Selection -
Refraction of Light Through a Glass Slab for JEE

When a light wave passes from one medium to another, it gets redirected. That means when it passes through another medium it changes its direction and later when it comes out of that medium, it retains its original direction in a glass slab. This phenomenon is called refraction. The light waves and other waves like sound or water waves also possess this phenomenon of refraction. In essence, this refraction could only be seen when there is a change in the speed of the wave or in the medium in which the wave travels.  

Refraction follows a law called Snell’s Law, which states that when there are two media, the ratio of sines of the angle of incidence, say $\theta_1$ and the angle of refraction say $\theta_2$, is equal to the ratio of the velocities of the wave in two media and also equal to the inverse ratio of the refractive indices of those media.

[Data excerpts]
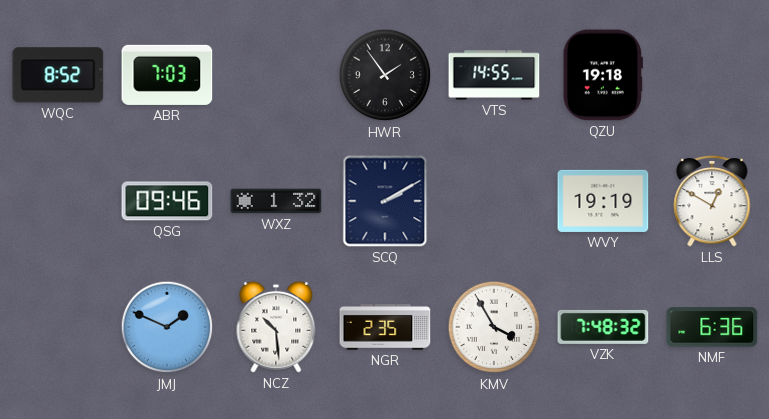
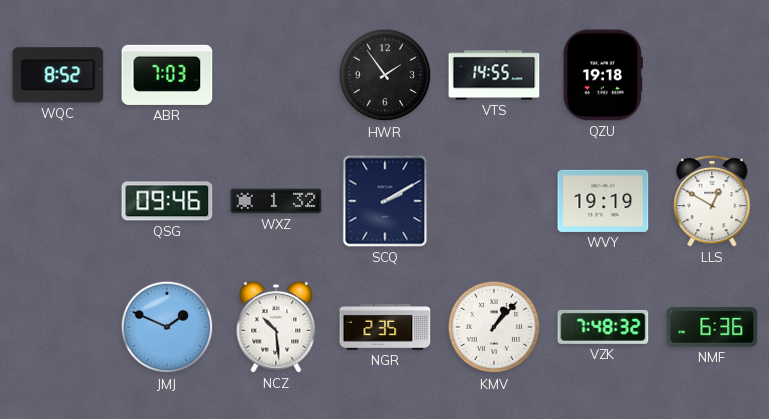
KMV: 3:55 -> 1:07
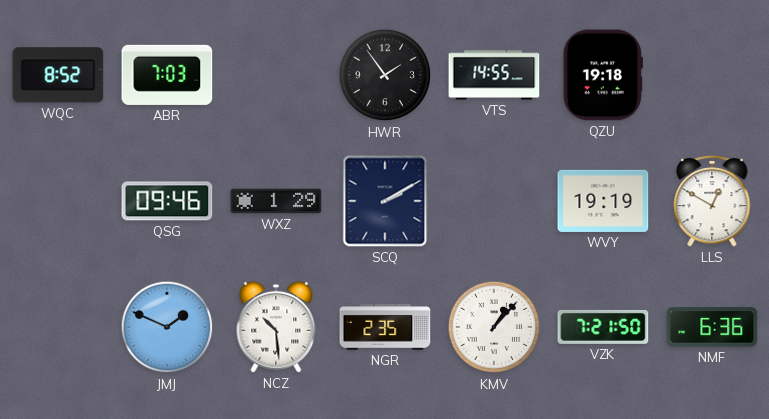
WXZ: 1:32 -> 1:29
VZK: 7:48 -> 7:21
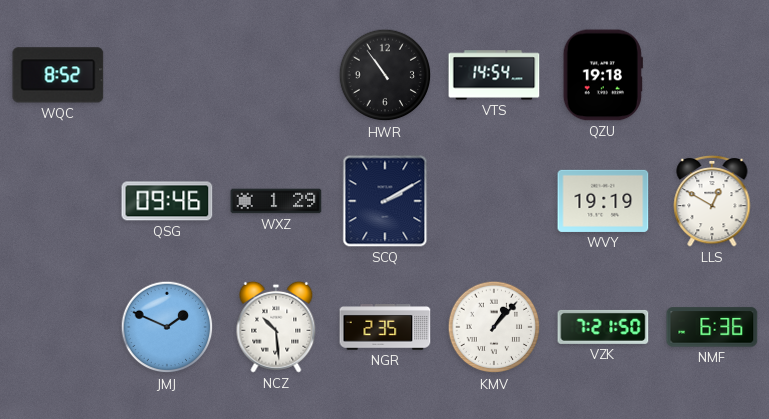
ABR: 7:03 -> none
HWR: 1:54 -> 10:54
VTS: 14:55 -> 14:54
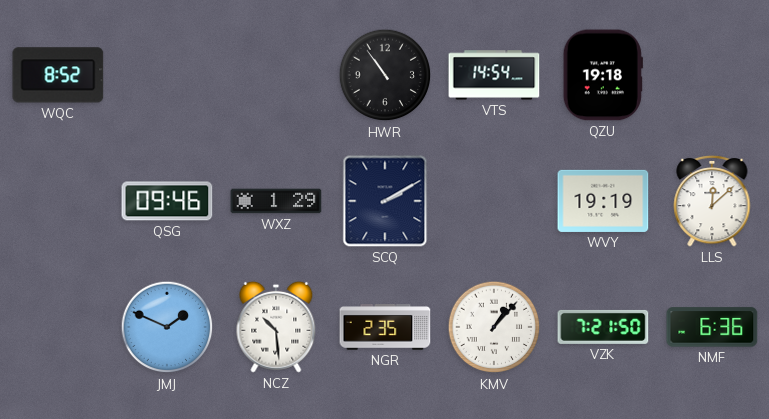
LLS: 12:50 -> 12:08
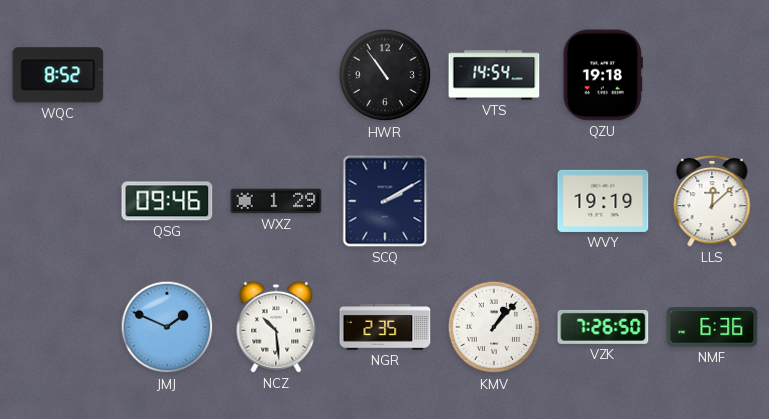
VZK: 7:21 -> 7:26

Problems -
1/ In the refraction text, what law does refraction follow?
2/ Copy out the clock-update entries word for word, everything from the line containing "WXZ: 1:32 -> 1:29" down to the last of the entries, leaving out the pictures.

Exercise results -
1/ Snell's Law

2/
WXZ: 1:32 -> 1:29
VZK: 7:48 -> 7:21
ABR: 7:03 -> none
HWR: 1:54 -> 10:54
VTS: 14:55 -> 14:54
LLS: 12:50 -> 12:08
VZK: 7:21 -> 7:26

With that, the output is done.